City of Auburn moving ahead with promenade

To move forward with the proposed $6 million South Division Street Promenade project, the City of Auburn is seeking proposals from qualified consulting firms to provide professional services for design and construction engineering.

To move forward with the proposed $6 million South Division Street Promenade project, the City of Auburn is seeking proposals from qualified consulting firms to provide professional services for design and construction engineering.

An integral part of downtown redevelopment plans, the promenade realizes a part of the vision for downtown established in the Auburn Downtown Plan adopted in 2001.

Council members already have developed and approved cross sections and preliminary architectural renderings for the project, which will begin at the edge of the City Hall Plaza and run along South Division Street to 3rd Street Southeast. The deadline for proposals is 5 p.m., April 20.

The project calls for:

• Rebuilding South Division Street, including roadway pavement, crosswalks, sidewalks, street trees and tree grates, potted plants, pedestrian lighting, street lighting, City-owned fiber conduits, storm drainage improvements, and aesthetic treatments at the intersections of 2nd Street and South Division Street, 1st Street and South Division Street and Main Street South Division Street. All this work must square with the City’s Promenade plan and the adopted Downtown Sidewalk Guidelines.

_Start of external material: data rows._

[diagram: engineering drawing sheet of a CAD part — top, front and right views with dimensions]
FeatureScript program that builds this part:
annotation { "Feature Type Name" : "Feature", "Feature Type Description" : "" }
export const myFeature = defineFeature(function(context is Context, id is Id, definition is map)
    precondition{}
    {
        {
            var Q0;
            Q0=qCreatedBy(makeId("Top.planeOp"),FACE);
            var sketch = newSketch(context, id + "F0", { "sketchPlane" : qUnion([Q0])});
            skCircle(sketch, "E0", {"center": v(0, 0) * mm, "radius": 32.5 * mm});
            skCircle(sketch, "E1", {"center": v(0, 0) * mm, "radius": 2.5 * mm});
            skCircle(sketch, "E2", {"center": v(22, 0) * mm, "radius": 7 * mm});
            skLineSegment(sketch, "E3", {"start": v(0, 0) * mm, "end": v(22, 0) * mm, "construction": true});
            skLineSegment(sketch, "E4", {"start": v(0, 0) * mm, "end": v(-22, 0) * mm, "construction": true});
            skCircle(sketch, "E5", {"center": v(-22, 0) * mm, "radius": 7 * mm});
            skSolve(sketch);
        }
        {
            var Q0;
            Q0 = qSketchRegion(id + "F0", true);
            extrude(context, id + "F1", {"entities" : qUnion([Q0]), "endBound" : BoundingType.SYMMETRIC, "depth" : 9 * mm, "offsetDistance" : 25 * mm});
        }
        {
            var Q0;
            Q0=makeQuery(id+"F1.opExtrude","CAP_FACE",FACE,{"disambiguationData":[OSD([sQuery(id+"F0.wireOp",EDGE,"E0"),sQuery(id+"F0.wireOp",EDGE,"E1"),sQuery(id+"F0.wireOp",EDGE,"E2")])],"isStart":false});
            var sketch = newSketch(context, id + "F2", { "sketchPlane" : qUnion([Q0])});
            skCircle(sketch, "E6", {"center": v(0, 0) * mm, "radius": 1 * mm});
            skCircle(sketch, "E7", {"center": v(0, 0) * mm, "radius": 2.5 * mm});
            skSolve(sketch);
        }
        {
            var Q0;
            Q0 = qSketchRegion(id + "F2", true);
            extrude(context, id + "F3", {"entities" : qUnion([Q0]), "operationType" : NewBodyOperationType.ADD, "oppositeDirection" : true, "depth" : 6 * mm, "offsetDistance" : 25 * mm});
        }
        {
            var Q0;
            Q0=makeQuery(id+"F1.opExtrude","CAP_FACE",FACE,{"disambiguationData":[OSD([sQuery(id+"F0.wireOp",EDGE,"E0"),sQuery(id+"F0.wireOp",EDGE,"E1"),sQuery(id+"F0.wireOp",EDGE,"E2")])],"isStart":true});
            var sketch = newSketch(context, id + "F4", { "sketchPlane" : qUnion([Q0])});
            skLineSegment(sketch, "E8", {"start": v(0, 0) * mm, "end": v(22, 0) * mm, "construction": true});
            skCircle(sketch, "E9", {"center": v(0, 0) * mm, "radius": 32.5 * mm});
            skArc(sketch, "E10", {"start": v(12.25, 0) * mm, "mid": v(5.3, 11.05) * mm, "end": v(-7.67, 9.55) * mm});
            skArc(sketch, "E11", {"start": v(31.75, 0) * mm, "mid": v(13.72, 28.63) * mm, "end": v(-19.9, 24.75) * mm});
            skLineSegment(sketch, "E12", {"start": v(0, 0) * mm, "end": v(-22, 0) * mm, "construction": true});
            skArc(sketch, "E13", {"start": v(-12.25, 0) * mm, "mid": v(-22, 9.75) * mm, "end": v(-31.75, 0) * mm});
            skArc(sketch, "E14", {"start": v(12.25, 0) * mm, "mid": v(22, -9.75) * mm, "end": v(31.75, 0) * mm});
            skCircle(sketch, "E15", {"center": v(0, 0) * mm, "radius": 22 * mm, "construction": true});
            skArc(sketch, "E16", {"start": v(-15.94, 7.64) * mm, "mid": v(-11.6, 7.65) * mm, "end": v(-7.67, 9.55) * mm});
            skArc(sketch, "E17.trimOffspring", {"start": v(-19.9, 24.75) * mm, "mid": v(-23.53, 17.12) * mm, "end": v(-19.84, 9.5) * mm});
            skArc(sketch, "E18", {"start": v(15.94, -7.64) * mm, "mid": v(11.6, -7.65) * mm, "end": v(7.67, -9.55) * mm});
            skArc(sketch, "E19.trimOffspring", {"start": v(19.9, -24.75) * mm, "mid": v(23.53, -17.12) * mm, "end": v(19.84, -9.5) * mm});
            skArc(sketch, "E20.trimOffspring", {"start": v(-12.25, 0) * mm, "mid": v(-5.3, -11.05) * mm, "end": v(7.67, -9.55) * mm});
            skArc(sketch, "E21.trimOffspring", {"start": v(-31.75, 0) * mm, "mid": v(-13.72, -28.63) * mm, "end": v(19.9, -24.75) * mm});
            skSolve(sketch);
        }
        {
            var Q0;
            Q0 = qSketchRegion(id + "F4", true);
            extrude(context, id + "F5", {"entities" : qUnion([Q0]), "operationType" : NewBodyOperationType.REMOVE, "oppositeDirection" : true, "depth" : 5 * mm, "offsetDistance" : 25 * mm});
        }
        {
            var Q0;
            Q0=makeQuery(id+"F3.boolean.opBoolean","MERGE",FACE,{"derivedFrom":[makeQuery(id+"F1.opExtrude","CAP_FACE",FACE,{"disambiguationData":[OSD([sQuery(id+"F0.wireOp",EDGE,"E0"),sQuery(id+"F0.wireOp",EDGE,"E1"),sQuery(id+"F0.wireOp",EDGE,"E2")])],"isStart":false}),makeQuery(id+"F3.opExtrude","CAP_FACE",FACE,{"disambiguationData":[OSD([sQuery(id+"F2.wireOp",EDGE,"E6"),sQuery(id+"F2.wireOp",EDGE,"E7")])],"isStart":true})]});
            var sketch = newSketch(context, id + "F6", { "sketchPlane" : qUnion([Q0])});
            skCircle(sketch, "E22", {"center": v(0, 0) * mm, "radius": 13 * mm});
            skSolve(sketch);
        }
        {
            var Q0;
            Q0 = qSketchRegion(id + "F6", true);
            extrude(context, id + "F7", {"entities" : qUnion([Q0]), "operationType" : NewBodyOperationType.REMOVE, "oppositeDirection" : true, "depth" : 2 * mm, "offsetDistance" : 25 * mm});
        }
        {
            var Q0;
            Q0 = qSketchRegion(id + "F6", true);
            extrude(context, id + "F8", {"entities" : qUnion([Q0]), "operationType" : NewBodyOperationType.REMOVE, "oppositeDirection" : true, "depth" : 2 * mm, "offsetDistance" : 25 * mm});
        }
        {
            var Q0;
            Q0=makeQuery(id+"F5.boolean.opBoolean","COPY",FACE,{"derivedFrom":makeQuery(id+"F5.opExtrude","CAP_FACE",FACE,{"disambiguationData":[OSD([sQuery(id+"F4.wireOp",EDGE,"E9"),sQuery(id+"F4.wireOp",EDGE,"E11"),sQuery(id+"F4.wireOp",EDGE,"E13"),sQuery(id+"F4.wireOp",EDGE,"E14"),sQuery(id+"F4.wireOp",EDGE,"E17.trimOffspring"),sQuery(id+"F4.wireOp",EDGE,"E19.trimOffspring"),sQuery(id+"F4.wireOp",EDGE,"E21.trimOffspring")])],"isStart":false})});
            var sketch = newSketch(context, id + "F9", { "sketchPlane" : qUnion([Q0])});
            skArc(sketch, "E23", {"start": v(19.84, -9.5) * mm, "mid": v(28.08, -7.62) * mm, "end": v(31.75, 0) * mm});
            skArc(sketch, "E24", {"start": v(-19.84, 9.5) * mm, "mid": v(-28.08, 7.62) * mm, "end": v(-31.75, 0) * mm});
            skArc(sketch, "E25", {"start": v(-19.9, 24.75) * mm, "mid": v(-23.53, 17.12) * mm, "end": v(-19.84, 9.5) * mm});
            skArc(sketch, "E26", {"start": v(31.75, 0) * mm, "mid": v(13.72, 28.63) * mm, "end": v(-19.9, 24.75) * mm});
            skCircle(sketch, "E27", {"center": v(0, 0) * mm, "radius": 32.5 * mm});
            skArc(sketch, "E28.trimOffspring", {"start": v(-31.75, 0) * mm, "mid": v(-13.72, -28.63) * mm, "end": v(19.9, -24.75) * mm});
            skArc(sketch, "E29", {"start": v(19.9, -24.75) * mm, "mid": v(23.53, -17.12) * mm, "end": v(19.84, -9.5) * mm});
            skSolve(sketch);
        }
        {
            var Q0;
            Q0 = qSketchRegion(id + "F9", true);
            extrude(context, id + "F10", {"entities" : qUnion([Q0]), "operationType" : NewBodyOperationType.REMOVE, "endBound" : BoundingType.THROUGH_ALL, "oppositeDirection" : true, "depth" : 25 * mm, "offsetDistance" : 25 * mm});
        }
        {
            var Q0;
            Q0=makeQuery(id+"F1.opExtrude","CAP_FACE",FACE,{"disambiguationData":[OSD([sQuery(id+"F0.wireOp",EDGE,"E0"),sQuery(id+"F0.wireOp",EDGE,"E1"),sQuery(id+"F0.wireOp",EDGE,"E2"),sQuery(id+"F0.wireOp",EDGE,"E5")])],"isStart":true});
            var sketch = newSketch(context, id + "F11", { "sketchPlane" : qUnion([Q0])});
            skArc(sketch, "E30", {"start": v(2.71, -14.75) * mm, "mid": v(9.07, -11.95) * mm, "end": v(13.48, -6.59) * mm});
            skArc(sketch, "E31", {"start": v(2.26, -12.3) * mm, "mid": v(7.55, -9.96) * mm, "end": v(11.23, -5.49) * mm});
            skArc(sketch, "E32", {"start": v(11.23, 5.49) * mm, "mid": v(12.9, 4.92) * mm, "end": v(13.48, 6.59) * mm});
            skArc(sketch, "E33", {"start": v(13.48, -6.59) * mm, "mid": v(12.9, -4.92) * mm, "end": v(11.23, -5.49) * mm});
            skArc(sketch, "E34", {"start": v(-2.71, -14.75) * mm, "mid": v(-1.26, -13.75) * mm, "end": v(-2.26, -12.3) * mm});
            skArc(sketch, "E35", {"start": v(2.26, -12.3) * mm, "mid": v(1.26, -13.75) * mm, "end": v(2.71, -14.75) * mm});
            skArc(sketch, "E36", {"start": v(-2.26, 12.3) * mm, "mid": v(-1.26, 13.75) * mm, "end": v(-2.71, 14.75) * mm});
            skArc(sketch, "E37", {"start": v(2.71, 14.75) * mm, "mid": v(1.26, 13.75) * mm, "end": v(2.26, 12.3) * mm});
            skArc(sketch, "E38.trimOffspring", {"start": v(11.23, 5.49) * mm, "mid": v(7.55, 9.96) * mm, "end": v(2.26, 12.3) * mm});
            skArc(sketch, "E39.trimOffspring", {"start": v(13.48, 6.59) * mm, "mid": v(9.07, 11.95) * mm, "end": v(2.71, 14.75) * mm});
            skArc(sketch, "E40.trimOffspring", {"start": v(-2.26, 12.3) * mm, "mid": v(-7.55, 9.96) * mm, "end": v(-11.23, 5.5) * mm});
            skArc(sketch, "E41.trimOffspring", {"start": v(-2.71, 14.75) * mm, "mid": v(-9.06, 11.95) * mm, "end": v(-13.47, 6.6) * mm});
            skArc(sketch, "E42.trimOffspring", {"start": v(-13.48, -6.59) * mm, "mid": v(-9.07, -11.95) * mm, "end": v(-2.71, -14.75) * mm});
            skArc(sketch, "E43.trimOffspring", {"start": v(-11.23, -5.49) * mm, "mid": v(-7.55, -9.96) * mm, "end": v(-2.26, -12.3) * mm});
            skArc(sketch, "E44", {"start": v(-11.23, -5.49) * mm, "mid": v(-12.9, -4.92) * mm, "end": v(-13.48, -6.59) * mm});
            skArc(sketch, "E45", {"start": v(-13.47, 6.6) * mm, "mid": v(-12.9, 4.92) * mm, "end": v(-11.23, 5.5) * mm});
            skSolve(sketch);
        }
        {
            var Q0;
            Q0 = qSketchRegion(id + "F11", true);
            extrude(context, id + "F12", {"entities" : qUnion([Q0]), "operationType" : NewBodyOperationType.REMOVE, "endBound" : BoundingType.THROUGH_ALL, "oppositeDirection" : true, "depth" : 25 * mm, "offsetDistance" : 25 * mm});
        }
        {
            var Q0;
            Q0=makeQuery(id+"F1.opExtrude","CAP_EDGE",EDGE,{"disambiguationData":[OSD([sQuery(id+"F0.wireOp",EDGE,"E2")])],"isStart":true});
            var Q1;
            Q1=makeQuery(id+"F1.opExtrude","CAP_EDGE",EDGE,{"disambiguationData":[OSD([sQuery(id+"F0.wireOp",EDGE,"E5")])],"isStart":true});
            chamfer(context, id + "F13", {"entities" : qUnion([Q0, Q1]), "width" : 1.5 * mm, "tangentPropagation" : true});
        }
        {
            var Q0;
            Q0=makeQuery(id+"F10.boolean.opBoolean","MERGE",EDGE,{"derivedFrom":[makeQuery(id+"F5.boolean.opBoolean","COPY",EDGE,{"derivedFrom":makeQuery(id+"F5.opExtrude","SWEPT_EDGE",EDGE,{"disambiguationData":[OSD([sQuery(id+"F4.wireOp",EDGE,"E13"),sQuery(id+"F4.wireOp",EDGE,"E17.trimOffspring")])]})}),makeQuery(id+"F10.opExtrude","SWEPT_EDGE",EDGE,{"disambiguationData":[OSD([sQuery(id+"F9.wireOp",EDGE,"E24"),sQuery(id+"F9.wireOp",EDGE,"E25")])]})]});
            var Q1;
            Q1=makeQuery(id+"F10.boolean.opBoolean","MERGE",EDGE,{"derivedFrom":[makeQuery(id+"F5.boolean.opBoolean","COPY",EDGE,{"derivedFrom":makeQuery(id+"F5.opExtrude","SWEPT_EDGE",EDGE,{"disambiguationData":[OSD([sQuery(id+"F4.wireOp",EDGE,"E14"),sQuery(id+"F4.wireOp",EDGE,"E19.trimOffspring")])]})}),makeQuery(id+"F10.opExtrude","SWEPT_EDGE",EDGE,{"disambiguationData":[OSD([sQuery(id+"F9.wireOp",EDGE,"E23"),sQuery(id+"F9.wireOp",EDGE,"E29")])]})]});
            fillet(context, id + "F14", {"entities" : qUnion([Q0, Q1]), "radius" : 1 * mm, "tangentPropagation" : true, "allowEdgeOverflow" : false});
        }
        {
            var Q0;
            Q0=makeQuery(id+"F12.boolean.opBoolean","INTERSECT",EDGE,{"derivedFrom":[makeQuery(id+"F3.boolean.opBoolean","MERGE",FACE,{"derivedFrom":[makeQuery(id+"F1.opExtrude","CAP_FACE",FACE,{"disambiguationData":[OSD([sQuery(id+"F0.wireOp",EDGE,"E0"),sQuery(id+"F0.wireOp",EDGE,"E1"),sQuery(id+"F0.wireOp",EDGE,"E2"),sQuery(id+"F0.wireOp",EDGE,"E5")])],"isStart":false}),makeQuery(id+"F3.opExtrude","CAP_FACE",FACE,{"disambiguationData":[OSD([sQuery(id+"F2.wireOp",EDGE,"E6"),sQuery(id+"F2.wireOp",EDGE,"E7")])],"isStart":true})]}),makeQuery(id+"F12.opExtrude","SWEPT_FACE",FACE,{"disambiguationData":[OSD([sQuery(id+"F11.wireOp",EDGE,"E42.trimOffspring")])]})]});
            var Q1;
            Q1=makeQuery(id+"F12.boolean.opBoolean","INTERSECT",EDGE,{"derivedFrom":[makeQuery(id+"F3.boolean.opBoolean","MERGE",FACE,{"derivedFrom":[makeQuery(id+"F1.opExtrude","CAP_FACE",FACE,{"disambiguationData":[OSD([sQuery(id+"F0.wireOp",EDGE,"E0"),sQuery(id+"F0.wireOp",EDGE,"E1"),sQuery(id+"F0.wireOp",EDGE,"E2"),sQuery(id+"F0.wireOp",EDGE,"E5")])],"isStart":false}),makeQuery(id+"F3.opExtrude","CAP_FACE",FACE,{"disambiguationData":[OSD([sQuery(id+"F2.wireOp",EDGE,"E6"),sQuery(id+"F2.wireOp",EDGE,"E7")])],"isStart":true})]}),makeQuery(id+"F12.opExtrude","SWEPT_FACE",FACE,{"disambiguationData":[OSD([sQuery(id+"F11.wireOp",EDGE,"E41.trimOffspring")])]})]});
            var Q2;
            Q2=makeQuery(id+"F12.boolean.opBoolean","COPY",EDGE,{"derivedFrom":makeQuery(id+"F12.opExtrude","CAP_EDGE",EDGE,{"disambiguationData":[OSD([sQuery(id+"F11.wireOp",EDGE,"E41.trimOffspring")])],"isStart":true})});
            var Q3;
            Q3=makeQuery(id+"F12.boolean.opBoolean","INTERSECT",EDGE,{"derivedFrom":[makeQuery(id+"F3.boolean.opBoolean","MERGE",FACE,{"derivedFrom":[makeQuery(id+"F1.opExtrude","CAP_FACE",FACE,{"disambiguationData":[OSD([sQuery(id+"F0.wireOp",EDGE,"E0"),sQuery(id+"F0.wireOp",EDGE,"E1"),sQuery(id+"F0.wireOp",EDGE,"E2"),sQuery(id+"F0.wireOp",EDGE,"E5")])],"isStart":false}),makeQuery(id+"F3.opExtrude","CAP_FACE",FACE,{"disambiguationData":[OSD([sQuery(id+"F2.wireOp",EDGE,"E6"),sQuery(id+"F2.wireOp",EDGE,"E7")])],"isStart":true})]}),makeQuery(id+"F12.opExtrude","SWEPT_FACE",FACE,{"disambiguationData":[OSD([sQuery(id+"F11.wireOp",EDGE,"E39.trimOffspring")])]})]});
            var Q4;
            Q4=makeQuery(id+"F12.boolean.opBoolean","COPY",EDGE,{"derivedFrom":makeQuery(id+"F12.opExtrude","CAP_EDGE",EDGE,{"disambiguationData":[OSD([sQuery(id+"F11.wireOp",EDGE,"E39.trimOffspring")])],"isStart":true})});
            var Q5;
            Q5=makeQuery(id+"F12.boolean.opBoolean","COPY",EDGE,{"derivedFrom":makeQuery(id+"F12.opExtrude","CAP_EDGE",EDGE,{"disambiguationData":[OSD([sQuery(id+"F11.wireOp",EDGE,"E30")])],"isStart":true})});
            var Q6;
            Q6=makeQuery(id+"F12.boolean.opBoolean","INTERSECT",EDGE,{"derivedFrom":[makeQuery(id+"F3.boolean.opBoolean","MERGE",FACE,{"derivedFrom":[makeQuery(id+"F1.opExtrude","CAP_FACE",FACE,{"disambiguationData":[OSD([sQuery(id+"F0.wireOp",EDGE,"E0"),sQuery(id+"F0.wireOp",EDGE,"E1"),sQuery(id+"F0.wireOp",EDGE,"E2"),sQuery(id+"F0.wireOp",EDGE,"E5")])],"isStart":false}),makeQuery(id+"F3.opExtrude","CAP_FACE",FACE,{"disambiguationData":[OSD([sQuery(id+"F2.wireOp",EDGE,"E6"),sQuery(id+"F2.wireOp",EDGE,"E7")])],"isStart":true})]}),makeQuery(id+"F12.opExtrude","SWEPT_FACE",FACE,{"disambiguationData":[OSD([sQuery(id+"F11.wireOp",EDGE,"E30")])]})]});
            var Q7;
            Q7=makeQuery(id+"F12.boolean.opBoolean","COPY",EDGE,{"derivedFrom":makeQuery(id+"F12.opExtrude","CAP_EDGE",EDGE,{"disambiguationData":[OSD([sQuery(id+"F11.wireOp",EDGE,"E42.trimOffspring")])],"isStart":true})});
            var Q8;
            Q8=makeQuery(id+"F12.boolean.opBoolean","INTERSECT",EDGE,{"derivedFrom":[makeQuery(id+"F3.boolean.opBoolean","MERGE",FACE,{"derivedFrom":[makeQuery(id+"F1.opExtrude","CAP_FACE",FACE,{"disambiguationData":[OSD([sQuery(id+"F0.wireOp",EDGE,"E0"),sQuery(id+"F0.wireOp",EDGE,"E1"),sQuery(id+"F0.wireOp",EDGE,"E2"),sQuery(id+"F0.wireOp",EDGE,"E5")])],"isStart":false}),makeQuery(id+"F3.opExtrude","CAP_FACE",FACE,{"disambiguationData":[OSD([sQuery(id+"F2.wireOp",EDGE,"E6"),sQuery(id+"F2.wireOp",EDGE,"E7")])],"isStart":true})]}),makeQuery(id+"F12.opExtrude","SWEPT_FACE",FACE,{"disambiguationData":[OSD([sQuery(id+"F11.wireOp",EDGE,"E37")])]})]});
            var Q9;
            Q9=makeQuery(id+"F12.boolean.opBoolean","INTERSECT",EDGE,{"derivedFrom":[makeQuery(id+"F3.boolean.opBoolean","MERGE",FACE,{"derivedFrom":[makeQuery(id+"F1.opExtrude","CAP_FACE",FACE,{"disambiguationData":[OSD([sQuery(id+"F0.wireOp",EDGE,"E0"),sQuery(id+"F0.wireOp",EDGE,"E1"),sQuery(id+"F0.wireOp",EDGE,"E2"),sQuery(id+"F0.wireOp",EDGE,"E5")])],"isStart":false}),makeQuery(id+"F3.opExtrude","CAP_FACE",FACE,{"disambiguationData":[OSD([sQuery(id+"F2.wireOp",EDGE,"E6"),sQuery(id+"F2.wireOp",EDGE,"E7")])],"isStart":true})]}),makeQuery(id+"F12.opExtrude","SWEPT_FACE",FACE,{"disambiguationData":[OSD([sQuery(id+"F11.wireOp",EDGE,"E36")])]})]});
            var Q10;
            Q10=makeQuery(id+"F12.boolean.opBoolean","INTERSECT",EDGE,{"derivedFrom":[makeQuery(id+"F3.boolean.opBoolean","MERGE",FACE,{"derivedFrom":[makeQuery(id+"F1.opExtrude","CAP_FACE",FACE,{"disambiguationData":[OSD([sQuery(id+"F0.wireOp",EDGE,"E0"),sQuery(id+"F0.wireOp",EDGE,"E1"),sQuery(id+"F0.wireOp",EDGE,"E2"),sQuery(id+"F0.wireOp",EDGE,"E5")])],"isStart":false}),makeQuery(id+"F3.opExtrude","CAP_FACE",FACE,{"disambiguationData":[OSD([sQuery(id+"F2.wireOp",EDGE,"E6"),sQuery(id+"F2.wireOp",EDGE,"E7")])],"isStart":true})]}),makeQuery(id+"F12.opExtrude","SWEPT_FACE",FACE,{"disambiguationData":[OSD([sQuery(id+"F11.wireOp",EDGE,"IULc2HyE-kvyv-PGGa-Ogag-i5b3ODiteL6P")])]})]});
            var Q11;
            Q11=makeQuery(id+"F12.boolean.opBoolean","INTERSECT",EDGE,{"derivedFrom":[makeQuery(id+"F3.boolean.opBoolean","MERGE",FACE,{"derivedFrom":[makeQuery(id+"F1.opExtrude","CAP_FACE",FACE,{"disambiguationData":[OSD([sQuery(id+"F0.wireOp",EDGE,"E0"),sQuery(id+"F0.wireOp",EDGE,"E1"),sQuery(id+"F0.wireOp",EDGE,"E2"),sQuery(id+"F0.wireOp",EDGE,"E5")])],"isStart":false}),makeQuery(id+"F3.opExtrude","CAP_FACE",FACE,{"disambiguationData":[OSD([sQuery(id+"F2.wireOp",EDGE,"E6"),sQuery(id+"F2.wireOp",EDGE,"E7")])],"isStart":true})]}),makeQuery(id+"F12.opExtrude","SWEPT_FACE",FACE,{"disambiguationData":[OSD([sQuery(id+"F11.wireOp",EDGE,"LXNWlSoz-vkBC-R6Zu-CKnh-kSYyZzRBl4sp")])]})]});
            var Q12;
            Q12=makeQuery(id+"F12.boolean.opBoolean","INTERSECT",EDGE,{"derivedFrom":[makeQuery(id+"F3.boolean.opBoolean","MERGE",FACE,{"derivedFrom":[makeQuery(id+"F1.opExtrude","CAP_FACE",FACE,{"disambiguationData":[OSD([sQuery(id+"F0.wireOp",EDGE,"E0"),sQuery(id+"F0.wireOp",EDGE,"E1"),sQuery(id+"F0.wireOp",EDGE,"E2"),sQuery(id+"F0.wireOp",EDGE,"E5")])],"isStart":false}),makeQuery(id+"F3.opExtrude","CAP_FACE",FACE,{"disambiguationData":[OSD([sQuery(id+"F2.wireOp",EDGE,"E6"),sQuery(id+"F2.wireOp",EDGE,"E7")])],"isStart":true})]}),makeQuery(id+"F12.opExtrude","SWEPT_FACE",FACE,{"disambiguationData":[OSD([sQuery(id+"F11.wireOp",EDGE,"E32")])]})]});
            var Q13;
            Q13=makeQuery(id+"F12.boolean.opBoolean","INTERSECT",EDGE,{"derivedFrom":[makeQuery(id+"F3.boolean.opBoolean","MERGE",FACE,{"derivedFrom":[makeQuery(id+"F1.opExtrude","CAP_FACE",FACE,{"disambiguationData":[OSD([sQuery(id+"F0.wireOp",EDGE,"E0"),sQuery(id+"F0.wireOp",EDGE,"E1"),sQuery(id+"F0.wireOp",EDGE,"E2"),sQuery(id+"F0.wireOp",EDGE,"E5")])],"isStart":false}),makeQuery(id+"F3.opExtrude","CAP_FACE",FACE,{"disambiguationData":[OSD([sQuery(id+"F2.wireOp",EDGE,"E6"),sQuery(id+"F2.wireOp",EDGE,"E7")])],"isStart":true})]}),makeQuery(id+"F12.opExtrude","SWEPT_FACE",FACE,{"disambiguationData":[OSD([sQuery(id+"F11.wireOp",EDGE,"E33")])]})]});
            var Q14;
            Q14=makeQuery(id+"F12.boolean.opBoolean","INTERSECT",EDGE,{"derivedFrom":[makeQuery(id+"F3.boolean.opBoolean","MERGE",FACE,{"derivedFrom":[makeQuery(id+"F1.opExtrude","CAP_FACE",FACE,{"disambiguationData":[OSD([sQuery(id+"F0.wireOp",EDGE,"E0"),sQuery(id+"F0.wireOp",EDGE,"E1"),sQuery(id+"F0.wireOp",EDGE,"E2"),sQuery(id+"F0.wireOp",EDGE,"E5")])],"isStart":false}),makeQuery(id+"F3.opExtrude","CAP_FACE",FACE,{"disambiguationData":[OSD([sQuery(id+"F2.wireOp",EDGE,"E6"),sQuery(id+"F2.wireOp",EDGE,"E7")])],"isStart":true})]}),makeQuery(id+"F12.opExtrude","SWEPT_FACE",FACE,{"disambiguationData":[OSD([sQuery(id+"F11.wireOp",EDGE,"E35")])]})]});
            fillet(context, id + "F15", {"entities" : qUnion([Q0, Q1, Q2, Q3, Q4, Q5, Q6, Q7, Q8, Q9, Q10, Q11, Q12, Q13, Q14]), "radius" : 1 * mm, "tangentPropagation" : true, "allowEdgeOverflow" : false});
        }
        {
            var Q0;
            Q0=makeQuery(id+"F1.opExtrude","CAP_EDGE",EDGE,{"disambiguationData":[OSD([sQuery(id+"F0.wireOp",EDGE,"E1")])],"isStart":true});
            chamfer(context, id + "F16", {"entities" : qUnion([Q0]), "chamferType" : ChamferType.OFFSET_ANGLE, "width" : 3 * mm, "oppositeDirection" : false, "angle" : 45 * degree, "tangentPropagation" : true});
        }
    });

• Relocating City-owned sewer lines, enlarging City-owned water lines, restoring of public facilities needed to accomplish these improvements, and coordinating with private utilities regarding relocation work and the undergrounding of power facilities.

Work is expected to begin this December and must coordinate with the City Hall Plaza project.

To make the $6 million project a reality, the City is seeking $3 million in grant funding from the U.S. Economic Development Administration (EDA). The balance will be paid with $3 million worth of local revitalization funds.

All design and construction must meet the requirements of the EDA. The EDA in fact has authorized the City to move ahead with design phase ahead of any grant award, and there’s no guarantee that by moving ahead the City would be assured the money.

“We still don’t have the award yet,” said Elizabeth Chamberlain, senior planner for the City of Auburn. “We’re at the stage in the process where EDA headquarters is reviewing the application. So it’s back in D.C. right now for that stage of the review. Once that process is complete, I believe they will notify the regional office that they can proceed with the award.

“We have the local revitalization funding and that’s what the city’s portion toward the project will be, and that’s what we’re using to begin the design phase. We’re moving through the process. It’s slow, but we’re getting there,” Chamberlain said.